28º Domingo do Tempo Comum - Ano B
"Jesus olhou para ele com simpatia e respondeu: «Falta-te uma coisa (...)” Mc 10, 21
Muitas vezes uma passagem bíblica funciona como um espelho para nós mesmos. Reconhecemo-nos em algum personagem, ou vemos-nos em determinada situação. Assim funciona o relato do jovem rico que interpela Jesus porque quer alcançar a vida eterna. No fundo, sente que lhe falta algo que dê sentido a tudo à qualidade da sua vida: os preceitos da Lei que cumpre deste pequeno, a prosperidade que recebeu ou alcançou, o bem-estar que transparece.
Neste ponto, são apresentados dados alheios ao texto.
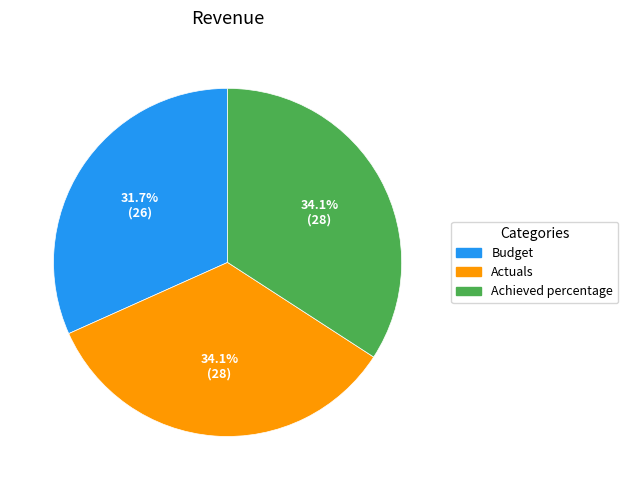

To the nearest percent, what portion does Budget represent?

32%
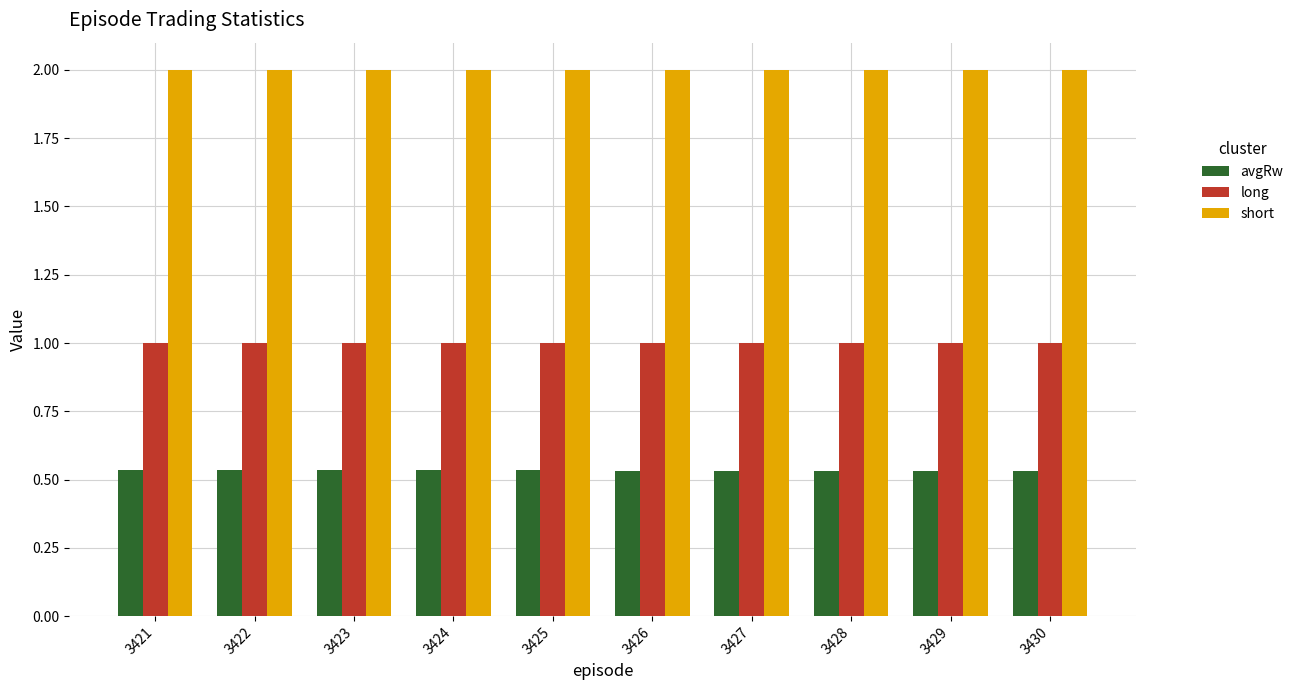

Rank the series by their maximum value, from highest to lowest.

short, long, avgRw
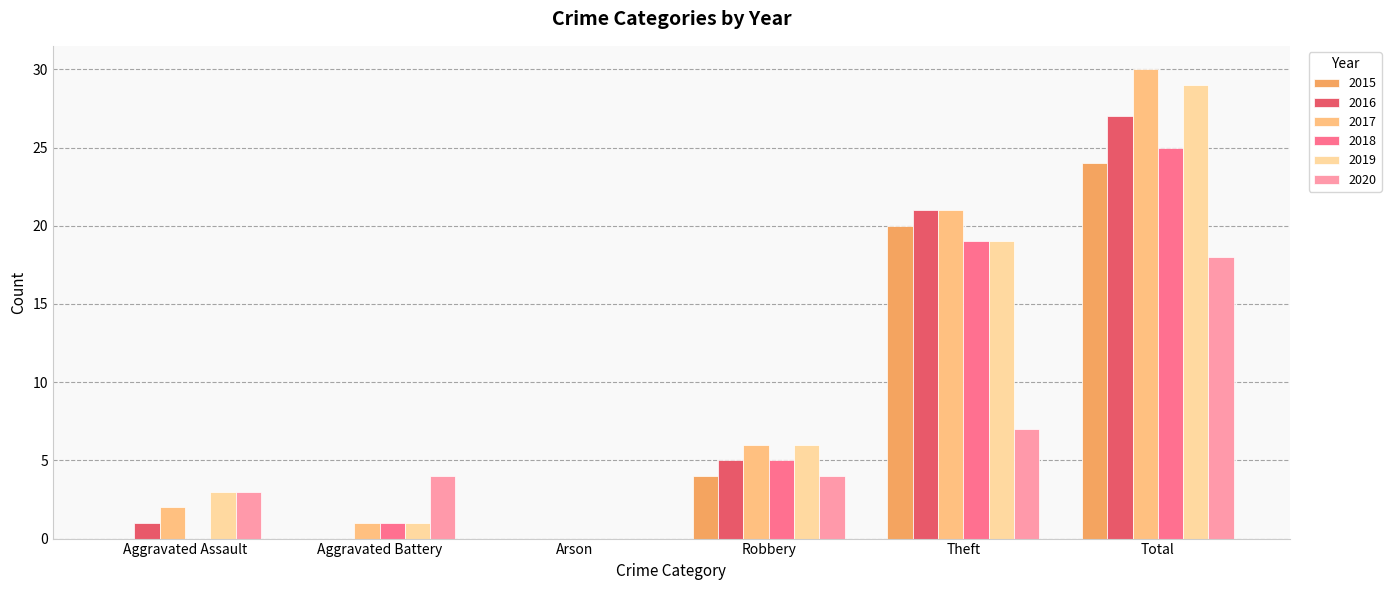

What is the sum of all 2015 values?

48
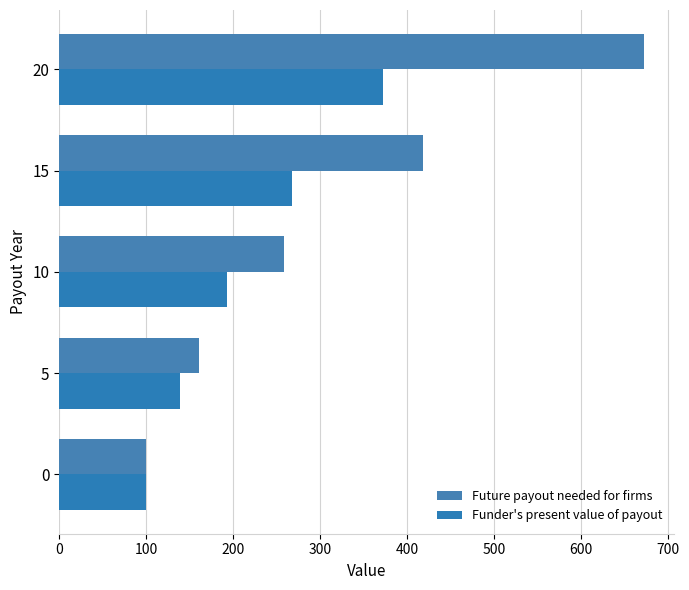

How many values in the Funder's present value of payout series are below 193?

2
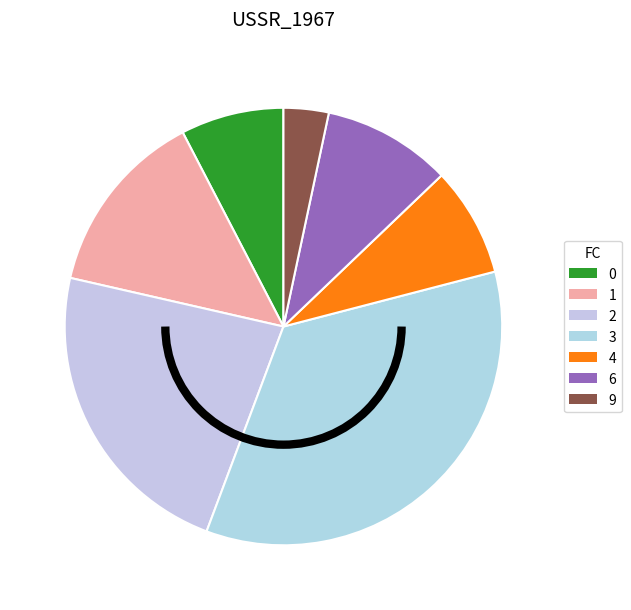

To the nearest percent, what portion does 6 represent?

9%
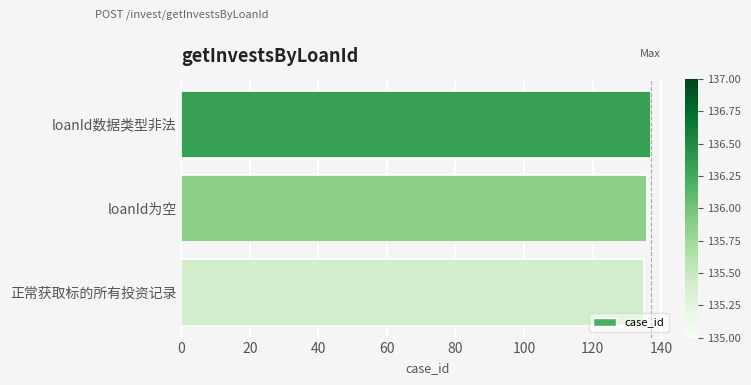

How many bars are there in total?

3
Se tudo tem, porque lhe aparece aquela sensação de vazio? E lembro-me do convite que o António Zambujo faz para o seu amor vir andar de lambreta, e esquecer o “tal Vilela / Que tem carro e barco à vela / O pai tem a mãe também / Que é tão tão / Sempre a preceito / Cá para mim no meu conceito / Se é tão tão e tem tem tem / Tem de ter algum defeito”! O jovem rico é admirável, e a sua procura também, mas o segredo que pode encher a vida não é acumular, e sim, distribuir!
É verdade que não temos espelho mágico como o da madrasta da Branca de Neve, e os que temos são mais utilizados para avaliar a beleza exterior ou se andamos a precisar de fazer dieta. Mas seria bom que os usássemos para ver a quantidade de coisas inúteis que acumulamos, e até aquelas que ainda não temos e já nos aferrolham a felicidade na ânsia de as vir a ter. Não sei se o jovem do evangelho pensaria que a vida eterna seria “a cereja em cima do bolo”, mas creio que muitas vezes se vive como se fôssemos faraós e levássemos para o outro mundo todas riquezas e luxos que nos rodearam em vida. Bendita irmã morte que nos reveste da nudez inicial!
Religiosamente satisfeito e bom cumpridor, socialmente bem cotado e sem máculas no currículo, não foi suficiente o olhar de amor de Jesus para o nosso jovem trocar o certo pela surpresa. Vender tudo e dar aos pobres é um preço muito alto a pagar para seguir Jesus. E fazê-lo ao longo da vida (porque a tentação de “servir a Deus e ao dinheiro” volta muitas vezes) não é nada fácil. Escolher Jesus e continuar a preferi-l’O a todas as outras coisas, não significa deixar de utilizar os bens, mas sim utilizá-los para o maior bem; não significa não os ter, mas sim não deixar que eles sejam donos de nós, não significa desprezar o mundo, mas sim, nunca esquecer de valorizar as pessoas.
É ao espelho diário do pensamento e da sabedoria que importa perguntar: que vida quero e estou a viver? Como respondo ao olhar cheio de amor que Jesus tem para mim? E trata-se de um espelho que reflecte, e não de um écran que emite e cria o vício de ser espectador do mundo e consumidor de coisas feitas! Viver de e para os écrans é mais uma forma alienante de enriquecimento de coisas supérfluas. O espelho pode também trazer o perigo de Narciso que se apaixonou pela sua imagem. Mas se esse espelho fôr o lago tranquilo dos olhos de Jesus, ele devolver-nos-á sempre a verdadeira imagem de nós mesmos e a verdade do mundo que importa construir!
Pe. Vitor Gonçalves
in Voz da Verdade
A liturgia do 28º Domingo do Tempo Comum convida-nos a reflectir sobre as escolhas que fazemos; recorda-nos que nem sempre o que reluz é ouro e que é preciso, por vezes, renunciar a certos valores perecíveis, a fim de adquirir os valores da vida verdadeira e eterna.
- Na primeira leitura, um “sábio” de Israel apresenta-nos um “hino à sabedoria”. O texto convida-nos a adquirir a verdadeira “sabedoria” (que é um dom de Deus) e a prescindir dos valores efémeros que não realizam o homem. O verdadeiro “sábio” é aquele que escolheu escutar as propostas de Deus, aceitar os seus desafios, seguir os caminhos que Ele indica.
- O Evangelho apresenta-nos um homem que quer conhecer o caminho para alcançar a vida eterna. Jesus convida-o renunciar às suas riquezas e a escolher “caminho do Reino” – caminho de partilha, de solidariedade, de doação, de amor. É nesse caminho – garante Jesus aos seus discípulos – que o homem se realiza plenamente e que encontra a vida eterna.
- A segunda leitura convida-nos a escutar e a acolher a Palavra de Deus proposta por Jesus. Ela é viva, eficaz, actuante. Uma vez acolhida no coração do homem, transforma-o, renova-o, ajuda-o a discernir o bem e o mal e a fazer as opções correctas, indica-lhe o caminho certo para chegar à vida plena e definitiva.